Dataset entries
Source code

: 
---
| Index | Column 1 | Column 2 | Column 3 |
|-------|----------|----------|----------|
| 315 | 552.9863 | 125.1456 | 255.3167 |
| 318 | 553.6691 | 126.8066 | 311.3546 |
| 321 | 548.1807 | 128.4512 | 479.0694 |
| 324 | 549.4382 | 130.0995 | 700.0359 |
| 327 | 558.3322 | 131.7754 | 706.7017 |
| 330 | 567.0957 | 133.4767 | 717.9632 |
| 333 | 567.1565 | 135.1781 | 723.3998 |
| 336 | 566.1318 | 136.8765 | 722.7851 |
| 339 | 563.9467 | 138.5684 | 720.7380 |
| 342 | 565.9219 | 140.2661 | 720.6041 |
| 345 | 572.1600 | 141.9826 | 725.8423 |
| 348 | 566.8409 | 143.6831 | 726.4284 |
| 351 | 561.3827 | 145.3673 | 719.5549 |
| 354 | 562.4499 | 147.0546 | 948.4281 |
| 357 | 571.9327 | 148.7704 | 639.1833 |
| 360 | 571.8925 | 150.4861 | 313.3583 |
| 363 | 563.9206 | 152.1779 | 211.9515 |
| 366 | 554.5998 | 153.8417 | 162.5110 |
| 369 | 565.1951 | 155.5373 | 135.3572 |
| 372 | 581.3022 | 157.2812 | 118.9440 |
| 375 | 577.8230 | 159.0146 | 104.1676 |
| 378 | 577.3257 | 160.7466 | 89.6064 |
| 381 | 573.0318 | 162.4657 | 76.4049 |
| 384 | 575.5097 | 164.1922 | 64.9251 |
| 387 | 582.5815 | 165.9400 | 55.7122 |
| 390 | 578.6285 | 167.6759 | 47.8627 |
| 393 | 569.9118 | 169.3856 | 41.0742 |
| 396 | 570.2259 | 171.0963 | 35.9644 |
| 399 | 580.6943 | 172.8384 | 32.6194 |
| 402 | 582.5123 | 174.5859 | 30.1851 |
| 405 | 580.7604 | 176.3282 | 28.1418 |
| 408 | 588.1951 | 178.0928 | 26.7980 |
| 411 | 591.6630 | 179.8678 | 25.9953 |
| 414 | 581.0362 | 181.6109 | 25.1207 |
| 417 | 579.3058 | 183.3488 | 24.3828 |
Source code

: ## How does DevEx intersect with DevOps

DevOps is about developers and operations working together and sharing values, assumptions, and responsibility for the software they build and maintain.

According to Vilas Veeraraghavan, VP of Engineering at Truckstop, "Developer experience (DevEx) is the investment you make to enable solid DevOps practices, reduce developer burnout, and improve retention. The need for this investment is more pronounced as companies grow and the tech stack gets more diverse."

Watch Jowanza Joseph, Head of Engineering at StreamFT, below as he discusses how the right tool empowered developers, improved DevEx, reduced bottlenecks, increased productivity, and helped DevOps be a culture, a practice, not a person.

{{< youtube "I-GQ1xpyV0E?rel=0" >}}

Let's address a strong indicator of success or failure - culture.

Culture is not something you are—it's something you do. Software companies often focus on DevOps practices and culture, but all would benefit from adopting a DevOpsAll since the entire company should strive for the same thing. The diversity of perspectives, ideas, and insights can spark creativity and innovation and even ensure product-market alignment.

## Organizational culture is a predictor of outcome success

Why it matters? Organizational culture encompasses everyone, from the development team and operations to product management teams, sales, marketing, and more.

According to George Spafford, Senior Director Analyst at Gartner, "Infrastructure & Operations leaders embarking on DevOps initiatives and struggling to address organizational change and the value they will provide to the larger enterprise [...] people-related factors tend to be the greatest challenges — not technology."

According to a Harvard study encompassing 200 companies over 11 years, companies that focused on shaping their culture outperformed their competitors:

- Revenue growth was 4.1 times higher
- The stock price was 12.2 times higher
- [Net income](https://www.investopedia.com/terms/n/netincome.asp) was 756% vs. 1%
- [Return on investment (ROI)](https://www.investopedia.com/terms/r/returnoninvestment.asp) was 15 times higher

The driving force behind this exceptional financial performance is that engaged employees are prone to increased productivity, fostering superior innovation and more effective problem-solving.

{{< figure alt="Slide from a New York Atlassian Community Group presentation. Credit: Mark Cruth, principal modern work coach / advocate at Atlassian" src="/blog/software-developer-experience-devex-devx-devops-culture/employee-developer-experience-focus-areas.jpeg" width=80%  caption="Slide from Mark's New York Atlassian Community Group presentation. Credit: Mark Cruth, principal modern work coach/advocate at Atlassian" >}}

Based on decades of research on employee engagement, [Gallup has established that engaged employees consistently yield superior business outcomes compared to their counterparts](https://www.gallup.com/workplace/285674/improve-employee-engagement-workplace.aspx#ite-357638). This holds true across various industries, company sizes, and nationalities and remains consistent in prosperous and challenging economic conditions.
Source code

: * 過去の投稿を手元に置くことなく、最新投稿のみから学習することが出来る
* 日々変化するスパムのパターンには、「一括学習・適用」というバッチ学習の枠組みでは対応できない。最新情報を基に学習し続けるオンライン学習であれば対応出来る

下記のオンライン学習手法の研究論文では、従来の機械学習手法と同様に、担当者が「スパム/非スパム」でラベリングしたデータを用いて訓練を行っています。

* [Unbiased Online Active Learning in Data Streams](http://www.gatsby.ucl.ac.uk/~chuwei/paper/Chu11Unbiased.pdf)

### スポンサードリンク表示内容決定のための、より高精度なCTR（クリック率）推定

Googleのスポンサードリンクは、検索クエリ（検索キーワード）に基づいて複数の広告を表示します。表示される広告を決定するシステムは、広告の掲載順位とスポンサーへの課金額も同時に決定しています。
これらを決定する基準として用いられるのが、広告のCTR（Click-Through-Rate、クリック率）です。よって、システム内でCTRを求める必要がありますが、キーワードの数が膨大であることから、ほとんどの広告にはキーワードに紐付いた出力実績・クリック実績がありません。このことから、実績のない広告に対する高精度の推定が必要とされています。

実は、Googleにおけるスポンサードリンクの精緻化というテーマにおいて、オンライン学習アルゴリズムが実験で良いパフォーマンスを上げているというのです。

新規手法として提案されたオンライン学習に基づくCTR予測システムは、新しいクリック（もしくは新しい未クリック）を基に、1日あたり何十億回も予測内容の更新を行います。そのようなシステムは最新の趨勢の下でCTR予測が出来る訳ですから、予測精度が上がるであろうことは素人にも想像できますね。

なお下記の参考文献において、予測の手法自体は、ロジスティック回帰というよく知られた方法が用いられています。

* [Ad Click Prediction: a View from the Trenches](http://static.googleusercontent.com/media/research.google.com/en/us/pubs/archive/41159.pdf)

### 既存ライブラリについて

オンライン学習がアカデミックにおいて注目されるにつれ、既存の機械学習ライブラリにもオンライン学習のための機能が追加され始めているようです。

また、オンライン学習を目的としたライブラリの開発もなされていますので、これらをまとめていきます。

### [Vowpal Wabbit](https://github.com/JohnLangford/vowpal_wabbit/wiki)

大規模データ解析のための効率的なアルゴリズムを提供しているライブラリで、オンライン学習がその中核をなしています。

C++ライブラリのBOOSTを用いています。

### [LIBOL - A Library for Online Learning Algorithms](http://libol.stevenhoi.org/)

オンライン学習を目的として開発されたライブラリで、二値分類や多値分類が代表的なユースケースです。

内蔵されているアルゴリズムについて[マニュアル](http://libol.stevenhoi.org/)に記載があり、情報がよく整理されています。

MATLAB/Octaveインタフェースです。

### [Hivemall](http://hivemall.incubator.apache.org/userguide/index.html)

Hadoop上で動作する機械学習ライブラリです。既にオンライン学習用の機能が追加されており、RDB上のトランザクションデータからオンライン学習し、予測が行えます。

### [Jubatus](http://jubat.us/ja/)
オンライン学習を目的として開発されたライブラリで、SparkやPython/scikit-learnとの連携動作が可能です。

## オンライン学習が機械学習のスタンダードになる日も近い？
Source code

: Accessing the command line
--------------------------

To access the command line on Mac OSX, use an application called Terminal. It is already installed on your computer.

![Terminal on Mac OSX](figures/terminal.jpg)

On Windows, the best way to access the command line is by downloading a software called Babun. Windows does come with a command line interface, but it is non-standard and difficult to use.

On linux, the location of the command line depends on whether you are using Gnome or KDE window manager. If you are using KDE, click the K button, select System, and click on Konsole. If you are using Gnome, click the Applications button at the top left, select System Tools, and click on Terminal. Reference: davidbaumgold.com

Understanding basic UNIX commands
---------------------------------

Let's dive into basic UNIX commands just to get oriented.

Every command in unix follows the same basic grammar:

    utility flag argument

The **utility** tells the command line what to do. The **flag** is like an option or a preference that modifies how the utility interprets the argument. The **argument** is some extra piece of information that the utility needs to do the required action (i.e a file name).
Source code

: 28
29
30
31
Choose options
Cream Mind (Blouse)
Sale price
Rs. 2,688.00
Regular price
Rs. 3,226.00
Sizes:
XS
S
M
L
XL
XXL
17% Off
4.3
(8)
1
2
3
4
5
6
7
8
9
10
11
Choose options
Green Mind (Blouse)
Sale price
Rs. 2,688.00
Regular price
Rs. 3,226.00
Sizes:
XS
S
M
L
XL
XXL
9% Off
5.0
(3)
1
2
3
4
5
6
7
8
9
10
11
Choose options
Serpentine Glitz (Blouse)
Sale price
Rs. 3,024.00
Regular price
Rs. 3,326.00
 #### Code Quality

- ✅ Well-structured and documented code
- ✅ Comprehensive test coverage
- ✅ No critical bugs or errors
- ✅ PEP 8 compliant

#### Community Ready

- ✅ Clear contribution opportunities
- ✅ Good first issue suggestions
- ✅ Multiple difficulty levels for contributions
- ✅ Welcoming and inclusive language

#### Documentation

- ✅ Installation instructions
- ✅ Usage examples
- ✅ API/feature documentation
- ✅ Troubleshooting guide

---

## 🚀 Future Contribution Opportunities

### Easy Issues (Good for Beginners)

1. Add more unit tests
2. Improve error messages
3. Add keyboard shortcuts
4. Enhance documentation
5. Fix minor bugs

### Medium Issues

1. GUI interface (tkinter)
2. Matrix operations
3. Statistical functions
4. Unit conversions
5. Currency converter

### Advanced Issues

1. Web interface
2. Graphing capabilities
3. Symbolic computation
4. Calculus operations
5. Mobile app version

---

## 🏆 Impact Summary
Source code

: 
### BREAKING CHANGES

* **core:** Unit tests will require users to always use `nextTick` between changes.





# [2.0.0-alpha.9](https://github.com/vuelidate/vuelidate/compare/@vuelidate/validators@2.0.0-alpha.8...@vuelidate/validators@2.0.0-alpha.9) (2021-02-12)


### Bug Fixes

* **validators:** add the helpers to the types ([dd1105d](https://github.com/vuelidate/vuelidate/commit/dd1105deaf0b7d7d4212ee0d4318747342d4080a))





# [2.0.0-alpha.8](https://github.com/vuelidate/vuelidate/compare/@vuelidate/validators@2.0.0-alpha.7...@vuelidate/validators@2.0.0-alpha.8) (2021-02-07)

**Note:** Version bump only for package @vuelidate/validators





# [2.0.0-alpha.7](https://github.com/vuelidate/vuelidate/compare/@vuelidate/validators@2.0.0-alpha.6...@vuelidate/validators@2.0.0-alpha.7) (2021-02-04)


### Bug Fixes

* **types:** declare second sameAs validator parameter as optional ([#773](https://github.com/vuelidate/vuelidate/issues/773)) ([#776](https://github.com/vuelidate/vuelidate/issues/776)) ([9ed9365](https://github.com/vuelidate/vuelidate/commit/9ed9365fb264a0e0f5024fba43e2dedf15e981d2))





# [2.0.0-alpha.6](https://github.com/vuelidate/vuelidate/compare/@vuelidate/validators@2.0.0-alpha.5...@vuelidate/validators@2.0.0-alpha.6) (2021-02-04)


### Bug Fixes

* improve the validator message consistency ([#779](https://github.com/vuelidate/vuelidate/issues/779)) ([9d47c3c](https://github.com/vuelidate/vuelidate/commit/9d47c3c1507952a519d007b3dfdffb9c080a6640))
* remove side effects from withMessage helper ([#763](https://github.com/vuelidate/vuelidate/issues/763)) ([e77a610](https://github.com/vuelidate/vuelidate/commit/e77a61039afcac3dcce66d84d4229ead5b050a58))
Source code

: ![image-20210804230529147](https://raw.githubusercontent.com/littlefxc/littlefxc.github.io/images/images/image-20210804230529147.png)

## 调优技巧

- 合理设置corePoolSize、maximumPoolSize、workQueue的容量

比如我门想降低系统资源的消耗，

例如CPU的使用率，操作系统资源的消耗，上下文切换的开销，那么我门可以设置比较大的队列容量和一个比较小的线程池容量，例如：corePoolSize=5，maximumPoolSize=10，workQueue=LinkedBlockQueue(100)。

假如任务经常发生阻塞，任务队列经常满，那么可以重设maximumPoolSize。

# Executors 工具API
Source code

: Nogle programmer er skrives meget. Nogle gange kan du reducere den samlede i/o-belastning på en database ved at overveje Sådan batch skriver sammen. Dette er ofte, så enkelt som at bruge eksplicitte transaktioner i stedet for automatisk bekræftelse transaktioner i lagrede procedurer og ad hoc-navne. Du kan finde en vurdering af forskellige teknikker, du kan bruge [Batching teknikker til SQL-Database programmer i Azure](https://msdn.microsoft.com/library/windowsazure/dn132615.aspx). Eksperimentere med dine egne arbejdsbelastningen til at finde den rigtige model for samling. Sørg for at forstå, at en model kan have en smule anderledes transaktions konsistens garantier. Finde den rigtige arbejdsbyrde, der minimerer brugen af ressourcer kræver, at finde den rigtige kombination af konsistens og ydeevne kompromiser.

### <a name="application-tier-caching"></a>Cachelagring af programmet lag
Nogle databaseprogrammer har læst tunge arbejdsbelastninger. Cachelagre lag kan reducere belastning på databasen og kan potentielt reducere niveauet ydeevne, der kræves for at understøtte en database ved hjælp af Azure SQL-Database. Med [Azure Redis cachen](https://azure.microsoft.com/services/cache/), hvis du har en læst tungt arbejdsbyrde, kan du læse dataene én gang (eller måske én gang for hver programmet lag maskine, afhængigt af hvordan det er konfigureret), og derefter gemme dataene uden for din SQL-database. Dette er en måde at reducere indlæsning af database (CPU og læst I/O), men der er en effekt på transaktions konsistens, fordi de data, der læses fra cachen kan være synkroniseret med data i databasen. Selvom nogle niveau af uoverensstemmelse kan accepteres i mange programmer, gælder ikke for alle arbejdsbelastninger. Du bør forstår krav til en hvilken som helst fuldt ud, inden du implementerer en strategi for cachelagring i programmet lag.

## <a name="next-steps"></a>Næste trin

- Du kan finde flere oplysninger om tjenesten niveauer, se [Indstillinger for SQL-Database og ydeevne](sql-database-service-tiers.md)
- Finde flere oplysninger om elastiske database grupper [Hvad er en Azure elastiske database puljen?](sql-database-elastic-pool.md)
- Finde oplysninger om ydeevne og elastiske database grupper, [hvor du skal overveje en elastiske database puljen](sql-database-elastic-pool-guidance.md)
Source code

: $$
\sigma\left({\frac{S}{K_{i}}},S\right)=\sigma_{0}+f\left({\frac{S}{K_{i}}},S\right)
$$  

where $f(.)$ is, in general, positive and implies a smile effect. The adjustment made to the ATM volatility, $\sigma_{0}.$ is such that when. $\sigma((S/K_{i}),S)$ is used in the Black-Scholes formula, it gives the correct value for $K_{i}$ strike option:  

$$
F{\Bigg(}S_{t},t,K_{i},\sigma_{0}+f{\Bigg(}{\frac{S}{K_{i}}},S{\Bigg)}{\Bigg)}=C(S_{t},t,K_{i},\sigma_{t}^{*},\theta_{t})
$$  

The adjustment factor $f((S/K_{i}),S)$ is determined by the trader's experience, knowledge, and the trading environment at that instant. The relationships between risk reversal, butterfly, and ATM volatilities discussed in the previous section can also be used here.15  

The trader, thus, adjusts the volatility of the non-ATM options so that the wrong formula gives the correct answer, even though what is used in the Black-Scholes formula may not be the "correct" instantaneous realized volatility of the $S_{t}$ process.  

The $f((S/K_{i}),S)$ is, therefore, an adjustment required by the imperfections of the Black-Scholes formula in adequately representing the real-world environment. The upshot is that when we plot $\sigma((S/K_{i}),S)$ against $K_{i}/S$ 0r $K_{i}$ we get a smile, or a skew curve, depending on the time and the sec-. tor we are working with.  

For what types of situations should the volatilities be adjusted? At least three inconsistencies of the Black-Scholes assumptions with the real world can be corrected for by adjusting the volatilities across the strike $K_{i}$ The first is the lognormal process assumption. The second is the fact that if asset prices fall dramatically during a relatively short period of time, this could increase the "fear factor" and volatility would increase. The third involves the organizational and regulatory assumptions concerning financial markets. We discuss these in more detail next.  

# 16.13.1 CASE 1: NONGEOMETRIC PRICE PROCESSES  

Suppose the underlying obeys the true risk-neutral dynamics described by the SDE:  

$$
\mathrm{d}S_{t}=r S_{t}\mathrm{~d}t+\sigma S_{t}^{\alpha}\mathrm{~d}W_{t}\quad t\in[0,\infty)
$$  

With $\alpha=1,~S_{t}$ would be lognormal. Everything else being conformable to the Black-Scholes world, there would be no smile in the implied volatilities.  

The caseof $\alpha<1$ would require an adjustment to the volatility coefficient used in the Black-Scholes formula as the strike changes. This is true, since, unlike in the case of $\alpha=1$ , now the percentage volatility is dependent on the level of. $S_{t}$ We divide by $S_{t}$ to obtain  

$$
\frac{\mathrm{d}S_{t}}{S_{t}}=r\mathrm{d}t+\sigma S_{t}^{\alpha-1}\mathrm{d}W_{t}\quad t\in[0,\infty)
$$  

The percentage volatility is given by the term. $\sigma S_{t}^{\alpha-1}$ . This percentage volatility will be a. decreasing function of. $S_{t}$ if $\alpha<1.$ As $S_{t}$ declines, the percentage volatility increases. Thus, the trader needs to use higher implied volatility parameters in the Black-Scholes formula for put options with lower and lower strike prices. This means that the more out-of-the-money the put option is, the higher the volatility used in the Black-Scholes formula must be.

→ **What to work on**
Out of the records above, pull each line containing the word "research".

→ **Reply to the task**
Based on decades of research on employee engagement, [Gallup has established that engaged employees consistently yield superior business outcomes compared to their counterparts](https://www.gallup.com/workplace/285674/improve-employee-engagement-workplace.aspx#ite-357638). This holds true across various industries, company sizes, and nationalities and remains consistent in prosperous and challenging economic conditions.
* [Ad Click Prediction: a View from the Trenches](http://static.googleusercontent.com/media/research.google.com/en/us/pubs/archive/41159.pdf)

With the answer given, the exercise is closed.